=== SELECTED PASSAGE ===

The programmed capacity table 220 may include the programmed capacity of each of the memory blocks. The programmed capacity may be the capacity of data programmed to the corresponding memory block, and may be stored in bytes or bits. Alternatively, the programmed capacity may be stored as a value obtained by calculating the capacity of data programmed to the corresponding memory block as a percentage. When the storage device is a NAND memory device, the programmed capacity may be a value obtained by converting the number of programmed pages among all pages included in the memory block into a percentage. For example, assuming that the total number of pages included in a first memory block is 100, the programmed capacity of the first memory block in which the number of programmed pages is 30 may be ‘30%’. For example, when no programmed page is present in a second memory block, the programmed capacity of the second memory block may be ‘0%’. For example, when all pages included in a third memory block are programmed pages, the programmed capacity of the third memory block may be ‘100%’. In this case, in the programmed capacity table 220, information corresponding to ‘30%’ that is the programmed capacity of the first memory block may be stored, information corresponding to ‘0%’ that is the programmed capacity of the second memory block may be stored, and information corresponding to ‘100%’ that is the programmed capacity of the third memory block may be stored. In addition, the programmed capacity may be stored as various values which can represent data programmed capacity relative to the total capacity of each memory block.

The block selector 230 may store a preset reference capacity, may select a memory block to which data stored in the buffer memory 200 is to be programmed, based on the capacity of data stored in the buffer memory 200, the programmed capacity of each of the memory blocks, stored in the programmed capacity table 220, and the reference capacity, and may output the address ADD of the selected memory block. The reference capacity prestored in the block selector 230 may be set to the specific capacity of data programmed to the memory block. For example, the reference capacity may be set based on the number of pieces of error data occurring during a read operation first performed on the programmed memory block. Since the number of pieces of error data may increase as the capacity of data programmed to the corresponding memory block decreases, the reference capacity may be set within a range from 10% to 50%. In an embodiment to be described below, the reference capacity is 50%.

=== INPUT DATA ===

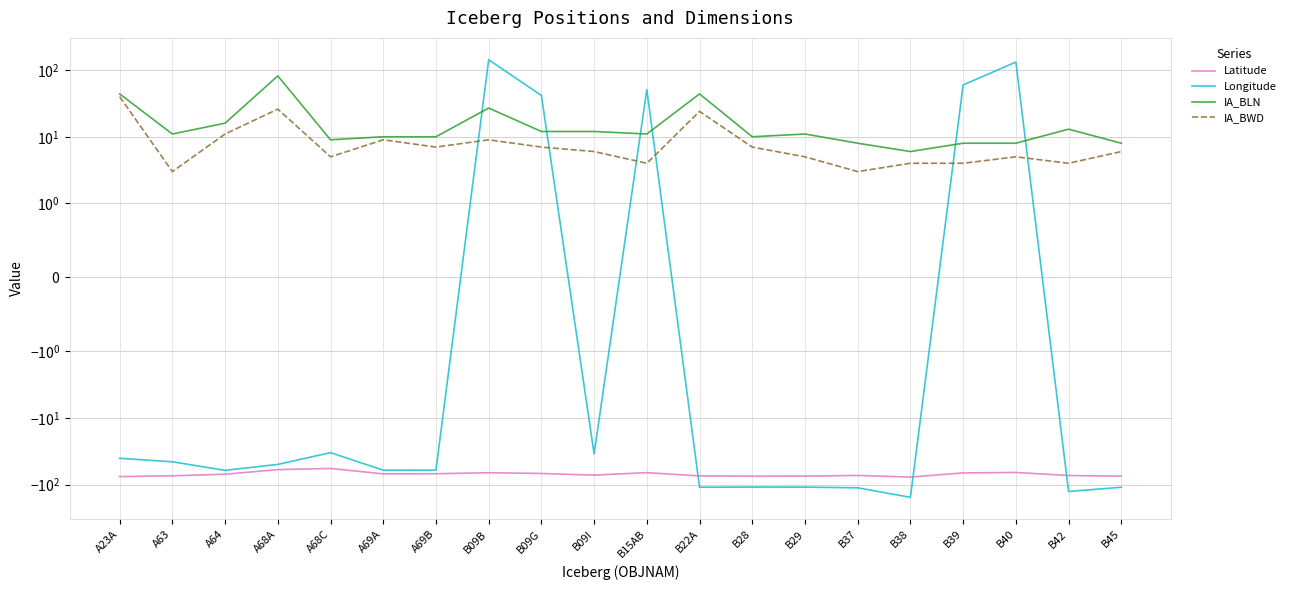

List the series in order of their peak value, lowest first.

Latitude, IA_BWD, IA_BLN, Longitude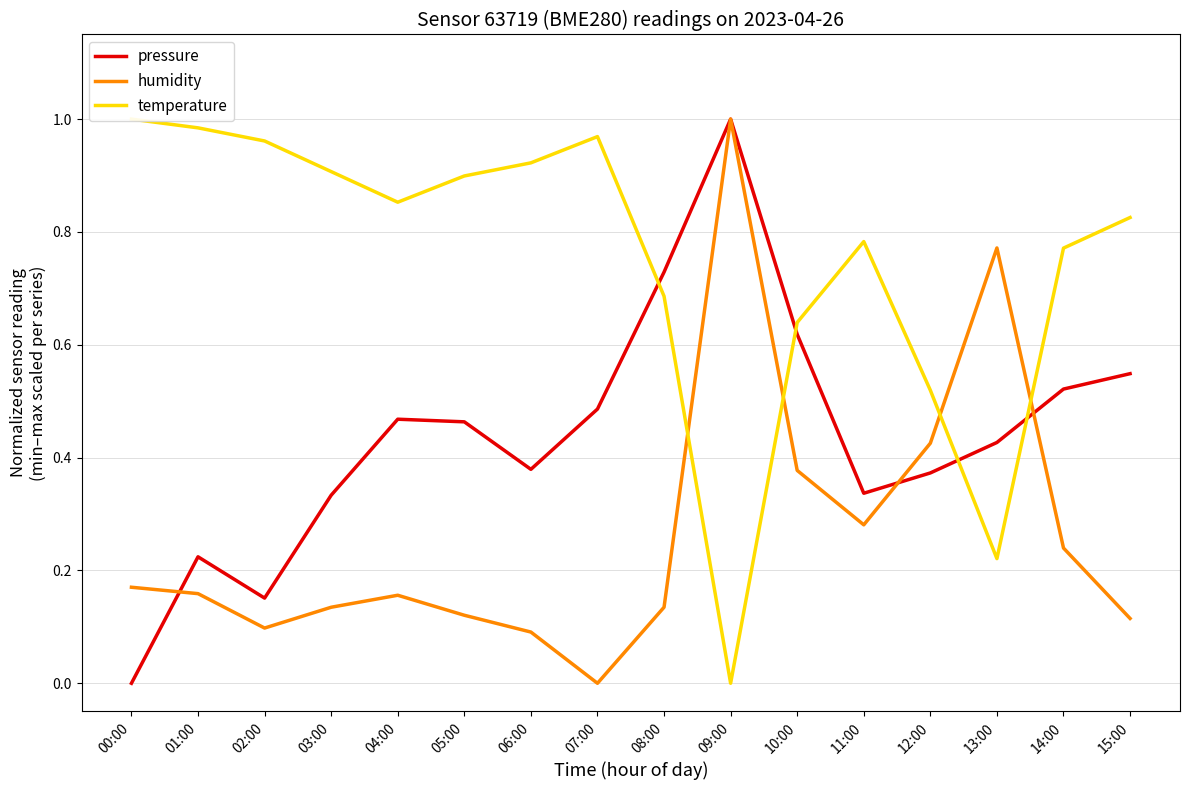

What are all the series names shown in the legend?

pressure, humidity, temperature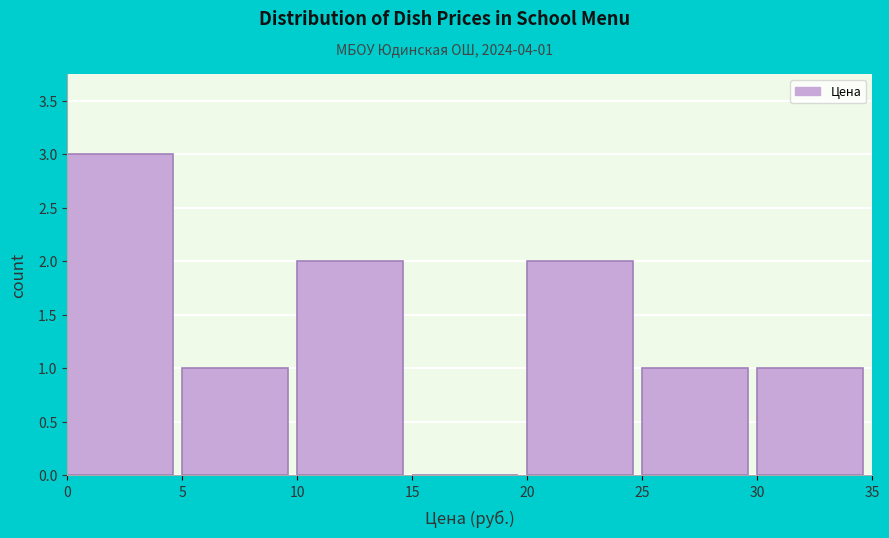

Which range on the x-axis has the tallest bar?

0 to 5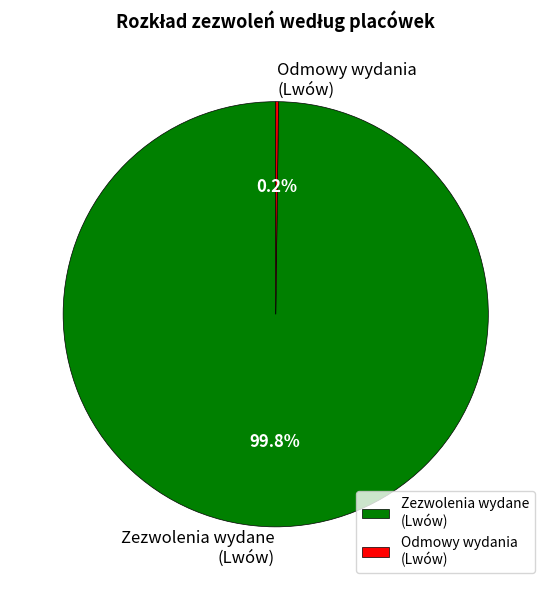

Which category accounts for the majority?

Zezwolenia wydane (Lwów)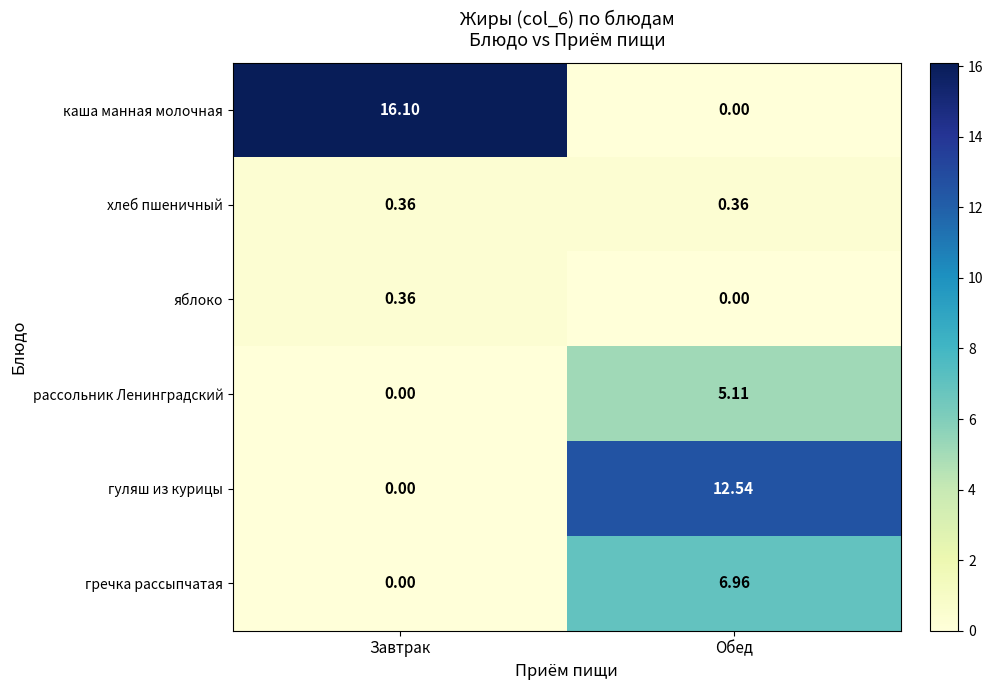

Which series has the widest spread of values?

каша манная молочная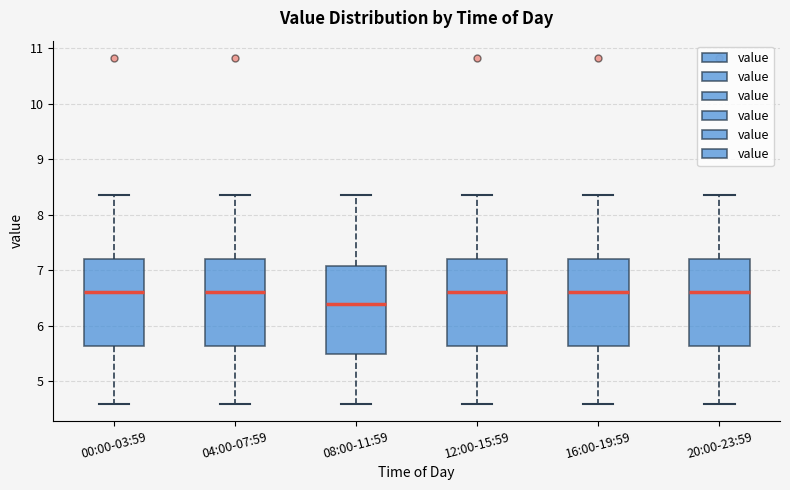

Which box's median line is the lowest?

08:00-11:59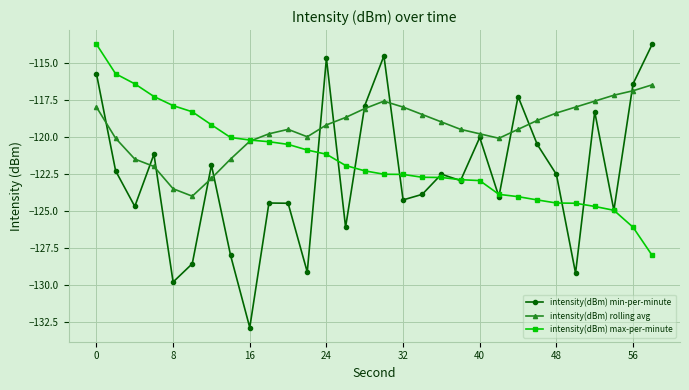

What is the lowest value of the intensity(dBm) rolling avg series?

-124.0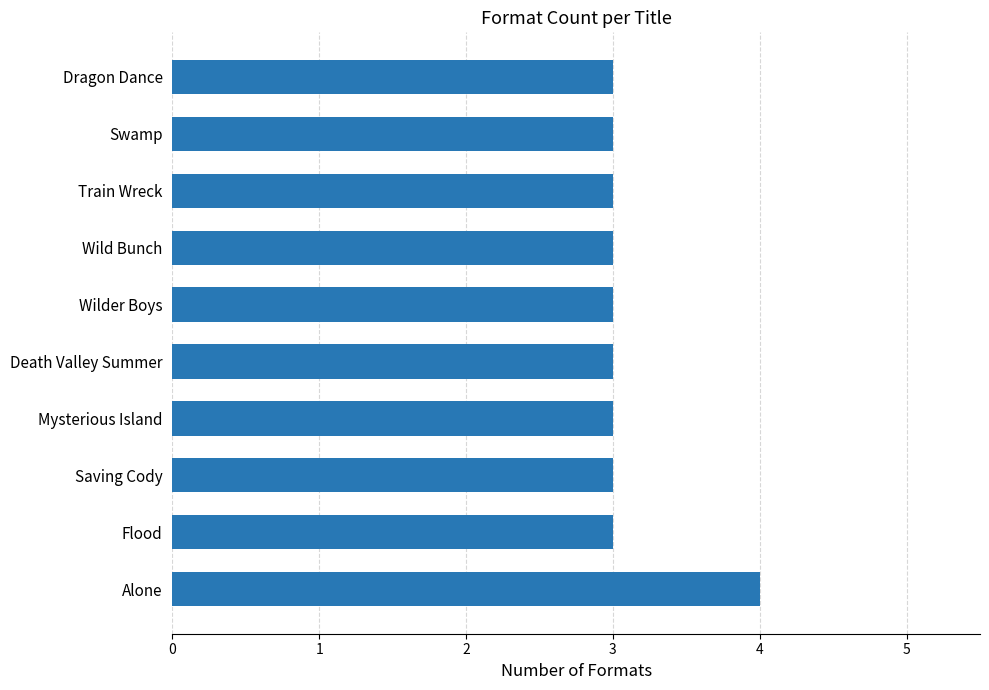

True or false: the data shows 1 at Death Valley Summer.

False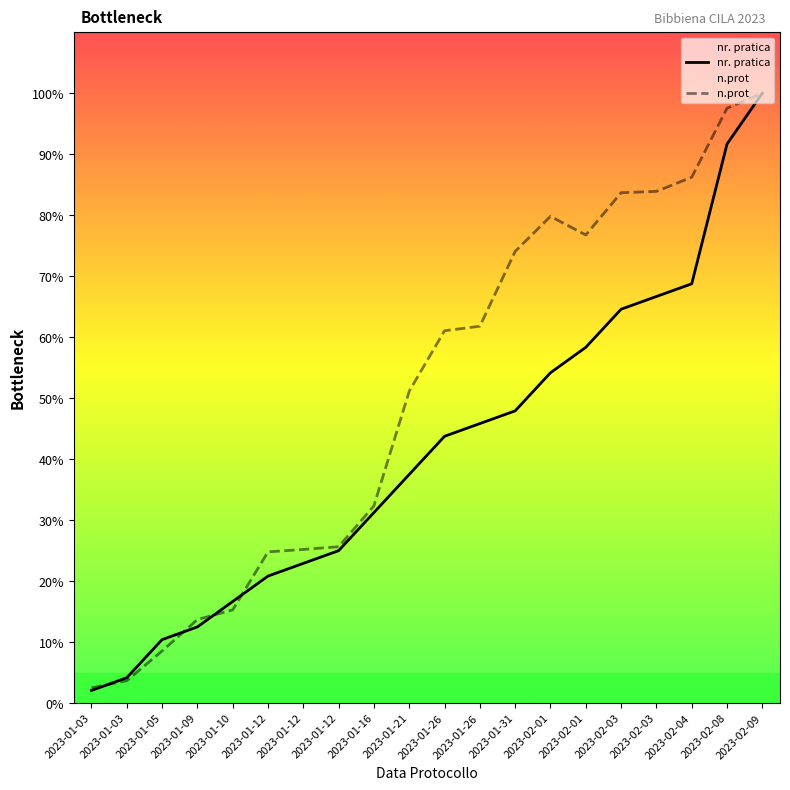

What are all the series names shown in the legend?

nr. pratica, n.prot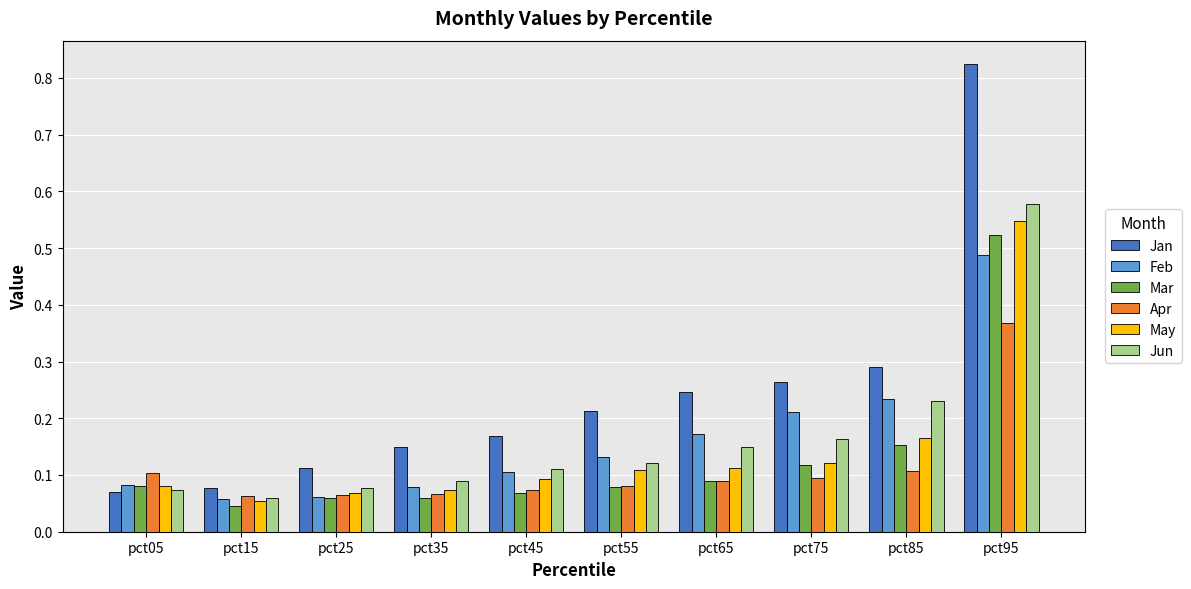

Where is Mar nearest to the value 0?

pct15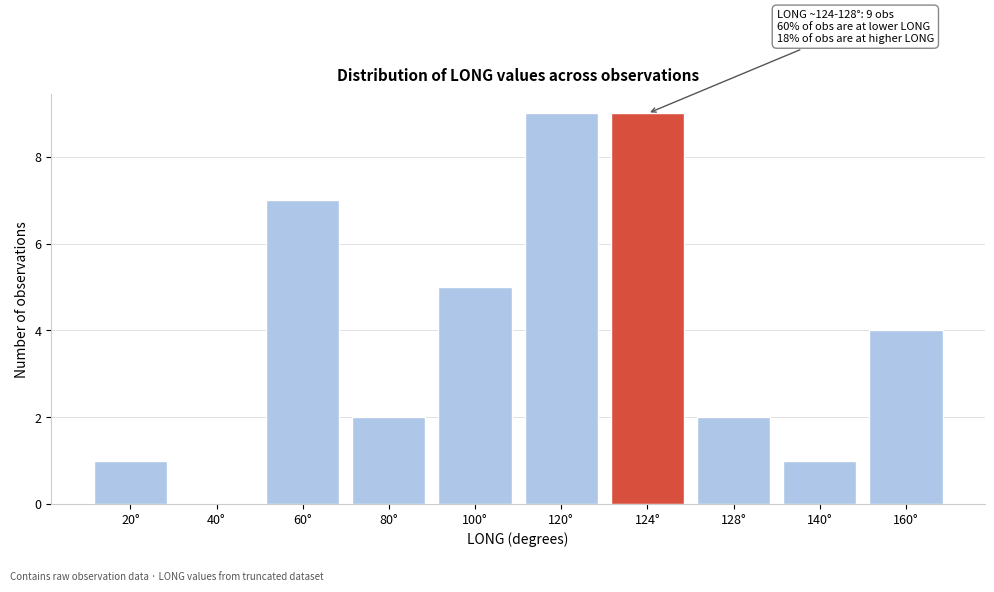

Reading left to right, list all the values displayed in this chart.

20°=1	40°=0	60°=7	80°=2	100°=5	120°=9	124°=9	128°=2	140°=1	160°=4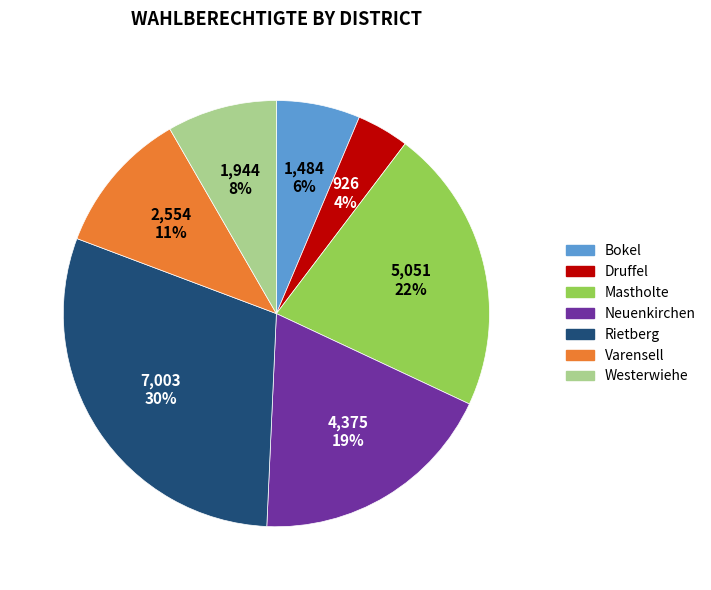

How many segments does this pie chart have?

7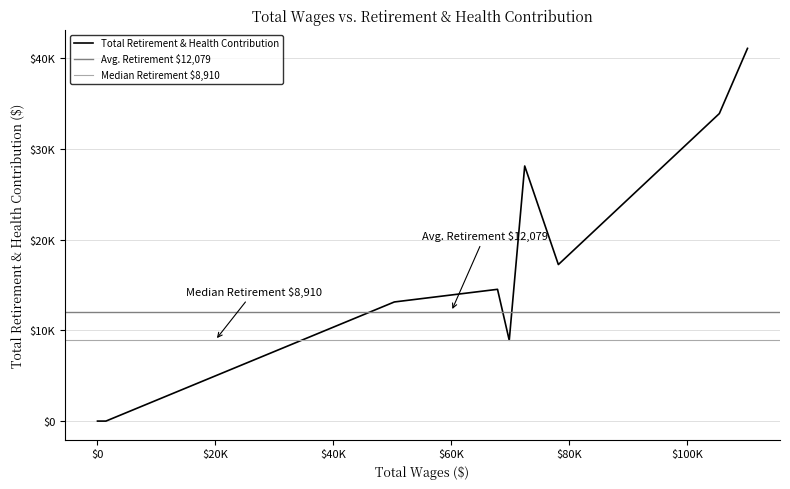

The value at 12 is 0. True or false?

True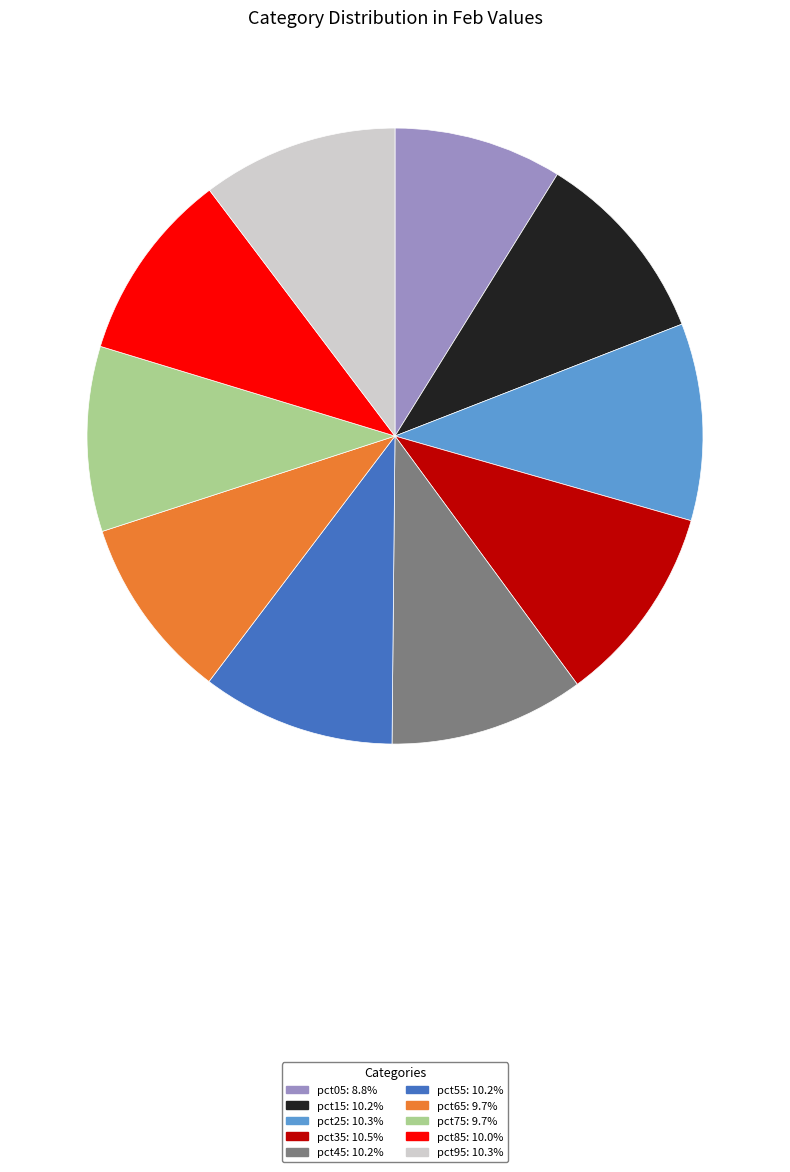

What is the smallest slice in the pie chart?

pct05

===

- **APPLY WHAT YOU READ**
(1) Answer these questions about the memory block passage:
(a) What programmed capacity does the passage give for a first memory block with 100 pages, 30 of them programmed?
(b) What does the block selector output for the memory block it selects?
(c) Within what range may the reference capacity be set?
(2) Please write what comes next in the memory block passage, picking up after its final sentence.

- **EXERCISE ANSWERS**
(1)
(a) 30%
(b) The address ADD of the selected memory block
(c) From 10% to 50%

(2)
The command generator 240 may generate and output a command CMD to be used to control the storage device in response to a request RQ received from the host 2000. For example, when a program request output from the host 2000 is received by the command generator 240, the command generator 240 may generate and output a program command.

The operations of the buffer memory 200, the programmed capacity table 220, and the block selector 230 among the above-described components will be described in detail below.

FIG. 7 is a diagram illustrating a method of operating a controller in accordance with an embodiment of the present disclosure.

Referring to FIG. 7, programmed capacity PC # of each of memory blocks BLK1 to BLKj included in a storage device may be stored in the programmed capacity table 220. When two or more planes are included in one memory device, programmed capacities PC # of the memory blocks BLK1 to BLKj may be stored for each plane P # in the programmed capacity table 220. In FIG. 7, an embodiment is illustrated in which respective programmed capacities PC # of first to j-th memory blocks BLK1 to BLKj included in the first plane P1 are stored. In an embodiment, the programmed capacity PC # of the first memory block BLK1 is A1 bytes, the programmed capacity PC # of the second memory block BLK2 is A2 bytes, the programmed capacity PC # of the third memory block BLK3 is A3 bytes, and the programmed capacity PC # of the j-th memory block BLKj is Aj bytes.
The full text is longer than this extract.